======== Excerpt
In May Islamic State captured Palmyra, the Roman ruins designated a UNESCO world heritage site, prompting international concern about the fate of the city’s antiquities. Earlier this month it was confirmed that jihadis had destroyed a 2,000 year old statue outside the Palymyra museum. Photographs online show several carved busts being destroyed with sledgehammers, most likely stolen from local tombs. As Syria’s antiquities director has said, “the destruction is worse than the theft because they cannot be recovered”.
Buildings, libraries, art and archaeological sites have all been destroyed across the world as a result of war. Looting in conflict is believed to be the third largest international crime network after guns and drugs. A prominent example is the looting from the National Museum of Iraq where sales of antiquities were used to fund insurgency.
Successive British Governments have announced their commitment to protecting cultural property in the event of armed conflict. However, the UK remains the only member of the UN Security Council not to have signed up to the 1954 Hague Convention. This international agreement for the Protection of Cultural Property in the Event of Armed Conflict was set up to protect the world’s ancient cultural sites and artifacts.
================
> _Problems to solve_
A - Answer these questions about the passage on cultural heritage and armed conflict:
(i) What did Islamic State capture in May?
(ii) How does looting in conflict rank among international crime networks?
(iii) Which international agreement has the UK not signed?
B - Reproduce word for word the part of the passage on cultural heritage and armed conflict that begins at the words "Buildings, libraries, art" and stops after "to fund insurgency.".
======== Data provided
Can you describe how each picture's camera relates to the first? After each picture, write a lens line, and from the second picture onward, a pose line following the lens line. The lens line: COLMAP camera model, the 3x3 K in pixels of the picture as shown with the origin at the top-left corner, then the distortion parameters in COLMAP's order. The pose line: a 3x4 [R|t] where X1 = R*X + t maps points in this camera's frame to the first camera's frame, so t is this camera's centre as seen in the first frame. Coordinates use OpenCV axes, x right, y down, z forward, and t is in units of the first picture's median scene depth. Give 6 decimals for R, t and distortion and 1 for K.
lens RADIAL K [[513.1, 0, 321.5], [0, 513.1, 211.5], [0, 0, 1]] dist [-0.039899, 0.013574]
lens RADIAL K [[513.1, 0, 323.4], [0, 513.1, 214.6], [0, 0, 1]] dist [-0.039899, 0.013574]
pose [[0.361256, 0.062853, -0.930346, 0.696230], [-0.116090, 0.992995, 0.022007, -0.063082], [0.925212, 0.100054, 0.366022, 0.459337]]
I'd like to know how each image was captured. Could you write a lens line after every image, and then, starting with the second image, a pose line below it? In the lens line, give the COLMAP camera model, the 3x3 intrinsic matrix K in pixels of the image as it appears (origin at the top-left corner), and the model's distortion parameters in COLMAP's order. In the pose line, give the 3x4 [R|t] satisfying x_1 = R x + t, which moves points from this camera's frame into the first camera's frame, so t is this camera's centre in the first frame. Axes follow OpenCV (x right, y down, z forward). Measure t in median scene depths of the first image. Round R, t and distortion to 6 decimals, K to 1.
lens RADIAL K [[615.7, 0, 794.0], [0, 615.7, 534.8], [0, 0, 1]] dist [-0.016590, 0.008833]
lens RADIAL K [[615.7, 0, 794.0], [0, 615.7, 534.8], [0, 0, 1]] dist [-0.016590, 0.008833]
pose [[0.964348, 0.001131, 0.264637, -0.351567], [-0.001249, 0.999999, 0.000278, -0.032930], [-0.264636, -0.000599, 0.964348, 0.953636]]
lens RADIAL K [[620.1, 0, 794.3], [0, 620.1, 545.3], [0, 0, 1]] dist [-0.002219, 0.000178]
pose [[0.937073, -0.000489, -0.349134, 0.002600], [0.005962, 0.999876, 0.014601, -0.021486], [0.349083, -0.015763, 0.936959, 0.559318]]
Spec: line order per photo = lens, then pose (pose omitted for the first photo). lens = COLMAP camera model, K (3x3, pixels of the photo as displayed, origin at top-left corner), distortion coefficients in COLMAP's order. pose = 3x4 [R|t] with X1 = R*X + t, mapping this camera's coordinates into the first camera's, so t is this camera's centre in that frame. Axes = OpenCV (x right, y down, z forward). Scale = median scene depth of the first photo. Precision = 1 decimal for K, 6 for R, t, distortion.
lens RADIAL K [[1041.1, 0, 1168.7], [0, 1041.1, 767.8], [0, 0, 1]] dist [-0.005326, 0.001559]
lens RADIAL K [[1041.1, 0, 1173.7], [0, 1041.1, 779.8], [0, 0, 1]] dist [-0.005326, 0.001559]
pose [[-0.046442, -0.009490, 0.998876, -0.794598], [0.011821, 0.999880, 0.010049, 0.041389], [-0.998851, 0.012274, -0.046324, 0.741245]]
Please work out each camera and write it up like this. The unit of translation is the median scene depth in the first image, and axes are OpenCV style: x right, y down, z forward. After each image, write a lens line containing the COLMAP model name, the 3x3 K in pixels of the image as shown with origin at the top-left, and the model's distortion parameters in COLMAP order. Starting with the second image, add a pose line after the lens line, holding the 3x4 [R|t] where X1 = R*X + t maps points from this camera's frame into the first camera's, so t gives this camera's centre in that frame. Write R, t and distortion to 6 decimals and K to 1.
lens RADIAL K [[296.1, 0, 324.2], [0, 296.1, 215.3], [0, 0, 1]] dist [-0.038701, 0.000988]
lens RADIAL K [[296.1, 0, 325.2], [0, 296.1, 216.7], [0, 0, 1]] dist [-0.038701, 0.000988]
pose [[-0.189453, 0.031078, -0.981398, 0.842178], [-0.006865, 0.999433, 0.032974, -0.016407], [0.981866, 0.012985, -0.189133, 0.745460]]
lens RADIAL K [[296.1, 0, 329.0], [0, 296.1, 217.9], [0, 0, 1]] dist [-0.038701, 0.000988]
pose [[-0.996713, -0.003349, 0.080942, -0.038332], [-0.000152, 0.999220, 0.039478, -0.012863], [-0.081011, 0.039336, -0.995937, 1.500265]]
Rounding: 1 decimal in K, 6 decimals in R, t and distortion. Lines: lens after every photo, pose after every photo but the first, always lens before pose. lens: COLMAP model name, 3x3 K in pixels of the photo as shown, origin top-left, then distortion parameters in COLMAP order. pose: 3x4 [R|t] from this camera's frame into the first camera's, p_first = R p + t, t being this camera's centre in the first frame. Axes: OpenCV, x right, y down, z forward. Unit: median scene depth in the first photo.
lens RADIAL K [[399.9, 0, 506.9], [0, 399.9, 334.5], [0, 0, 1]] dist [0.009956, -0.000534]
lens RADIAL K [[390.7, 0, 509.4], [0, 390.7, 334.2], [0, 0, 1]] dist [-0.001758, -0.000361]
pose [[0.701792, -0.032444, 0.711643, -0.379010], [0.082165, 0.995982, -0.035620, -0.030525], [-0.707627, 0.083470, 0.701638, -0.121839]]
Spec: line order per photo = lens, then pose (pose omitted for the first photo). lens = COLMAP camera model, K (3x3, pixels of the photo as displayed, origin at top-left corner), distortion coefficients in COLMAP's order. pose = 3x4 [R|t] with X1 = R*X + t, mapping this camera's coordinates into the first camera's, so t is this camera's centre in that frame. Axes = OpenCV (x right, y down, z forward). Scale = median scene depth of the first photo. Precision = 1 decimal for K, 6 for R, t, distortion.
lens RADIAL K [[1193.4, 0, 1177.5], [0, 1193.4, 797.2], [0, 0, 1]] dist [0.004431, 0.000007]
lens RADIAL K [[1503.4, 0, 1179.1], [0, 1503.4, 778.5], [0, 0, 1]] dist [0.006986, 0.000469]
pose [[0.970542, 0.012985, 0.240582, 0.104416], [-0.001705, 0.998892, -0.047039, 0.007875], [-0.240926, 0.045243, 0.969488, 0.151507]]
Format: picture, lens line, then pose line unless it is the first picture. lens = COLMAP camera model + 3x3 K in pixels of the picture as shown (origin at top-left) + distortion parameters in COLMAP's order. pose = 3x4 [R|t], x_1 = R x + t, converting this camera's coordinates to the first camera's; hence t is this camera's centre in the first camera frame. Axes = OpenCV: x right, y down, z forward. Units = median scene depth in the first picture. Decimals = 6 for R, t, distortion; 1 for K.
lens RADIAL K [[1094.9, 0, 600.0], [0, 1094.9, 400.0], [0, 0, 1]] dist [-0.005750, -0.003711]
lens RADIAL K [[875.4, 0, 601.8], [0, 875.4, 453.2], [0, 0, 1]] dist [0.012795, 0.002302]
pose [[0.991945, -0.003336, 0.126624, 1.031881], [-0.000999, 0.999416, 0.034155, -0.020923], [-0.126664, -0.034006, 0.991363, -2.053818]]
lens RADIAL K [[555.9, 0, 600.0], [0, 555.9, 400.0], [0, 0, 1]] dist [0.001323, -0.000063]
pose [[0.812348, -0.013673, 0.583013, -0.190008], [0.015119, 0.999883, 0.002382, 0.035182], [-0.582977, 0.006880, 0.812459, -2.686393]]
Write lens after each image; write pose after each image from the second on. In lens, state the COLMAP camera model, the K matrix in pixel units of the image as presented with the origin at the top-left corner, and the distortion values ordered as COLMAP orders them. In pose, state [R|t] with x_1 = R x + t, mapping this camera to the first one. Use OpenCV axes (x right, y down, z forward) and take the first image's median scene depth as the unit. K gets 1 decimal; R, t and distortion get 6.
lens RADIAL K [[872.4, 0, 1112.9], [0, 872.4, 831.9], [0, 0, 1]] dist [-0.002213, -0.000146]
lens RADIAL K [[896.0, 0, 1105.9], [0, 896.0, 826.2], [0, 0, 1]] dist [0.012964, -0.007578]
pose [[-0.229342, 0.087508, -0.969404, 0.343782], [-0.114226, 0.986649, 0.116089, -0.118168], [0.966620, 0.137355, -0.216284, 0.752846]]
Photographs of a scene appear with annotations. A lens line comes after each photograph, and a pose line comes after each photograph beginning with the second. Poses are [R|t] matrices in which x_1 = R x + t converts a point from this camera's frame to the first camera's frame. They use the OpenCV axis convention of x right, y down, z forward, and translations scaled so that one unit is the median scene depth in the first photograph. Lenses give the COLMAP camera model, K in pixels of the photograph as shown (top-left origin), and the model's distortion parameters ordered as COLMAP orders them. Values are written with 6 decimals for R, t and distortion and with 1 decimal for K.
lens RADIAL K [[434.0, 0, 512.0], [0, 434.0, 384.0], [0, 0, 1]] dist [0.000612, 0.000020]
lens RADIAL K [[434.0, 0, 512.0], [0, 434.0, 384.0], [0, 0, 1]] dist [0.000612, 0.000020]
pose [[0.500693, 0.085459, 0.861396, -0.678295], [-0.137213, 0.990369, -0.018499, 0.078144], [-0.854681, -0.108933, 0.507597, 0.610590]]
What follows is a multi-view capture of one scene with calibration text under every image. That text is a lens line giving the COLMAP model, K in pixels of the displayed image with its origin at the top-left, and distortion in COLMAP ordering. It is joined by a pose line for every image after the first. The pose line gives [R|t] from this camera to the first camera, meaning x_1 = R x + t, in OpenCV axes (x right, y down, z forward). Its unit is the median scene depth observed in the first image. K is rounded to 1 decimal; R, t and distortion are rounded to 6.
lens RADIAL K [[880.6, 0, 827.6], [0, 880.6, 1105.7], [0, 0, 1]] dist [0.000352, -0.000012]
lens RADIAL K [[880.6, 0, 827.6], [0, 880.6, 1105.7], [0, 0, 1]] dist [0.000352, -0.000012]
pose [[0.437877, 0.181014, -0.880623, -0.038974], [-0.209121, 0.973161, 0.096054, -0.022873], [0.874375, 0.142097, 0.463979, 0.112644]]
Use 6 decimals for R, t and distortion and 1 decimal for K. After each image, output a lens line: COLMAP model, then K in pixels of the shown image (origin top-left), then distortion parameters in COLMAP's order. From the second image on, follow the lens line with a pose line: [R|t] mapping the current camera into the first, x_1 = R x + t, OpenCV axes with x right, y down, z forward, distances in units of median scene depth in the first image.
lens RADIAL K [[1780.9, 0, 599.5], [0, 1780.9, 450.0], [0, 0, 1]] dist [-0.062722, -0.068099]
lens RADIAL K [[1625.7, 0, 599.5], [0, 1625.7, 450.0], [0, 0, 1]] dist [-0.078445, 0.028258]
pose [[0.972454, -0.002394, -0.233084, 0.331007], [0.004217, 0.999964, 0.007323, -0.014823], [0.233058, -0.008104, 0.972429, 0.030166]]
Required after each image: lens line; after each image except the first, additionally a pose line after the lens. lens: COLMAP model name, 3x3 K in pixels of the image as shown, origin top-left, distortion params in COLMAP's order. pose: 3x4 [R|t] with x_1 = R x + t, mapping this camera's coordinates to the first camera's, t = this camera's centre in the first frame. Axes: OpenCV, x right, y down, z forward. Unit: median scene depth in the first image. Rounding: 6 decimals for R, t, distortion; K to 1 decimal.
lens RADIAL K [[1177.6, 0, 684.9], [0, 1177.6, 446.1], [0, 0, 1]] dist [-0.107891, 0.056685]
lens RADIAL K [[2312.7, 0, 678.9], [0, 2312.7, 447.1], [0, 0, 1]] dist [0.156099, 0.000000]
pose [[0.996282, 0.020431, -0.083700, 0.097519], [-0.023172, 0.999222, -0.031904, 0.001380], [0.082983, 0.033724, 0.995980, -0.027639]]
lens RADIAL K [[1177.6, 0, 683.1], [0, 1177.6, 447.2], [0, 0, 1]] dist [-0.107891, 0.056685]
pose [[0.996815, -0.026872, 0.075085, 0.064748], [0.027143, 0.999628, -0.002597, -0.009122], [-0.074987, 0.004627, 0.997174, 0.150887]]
================
> _Solutions to the tasks_
A -
(i) Palmyra, the Roman ruins designated a UNESCO world heritage site.
(ii) It is believed to be the third largest, after guns and drugs.
(iii) The 1954 Hague Convention for the Protection of Cultural Property in the Event of Armed Conflict.

B -
Buildings, libraries, art and archaeological sites have all been destroyed across the world as a result of war. Looting in conflict is believed to be the third largest international crime network after guns and drugs. A prominent example is the looting from the National Museum of Iraq where sales of antiquities were used to fund insurgency.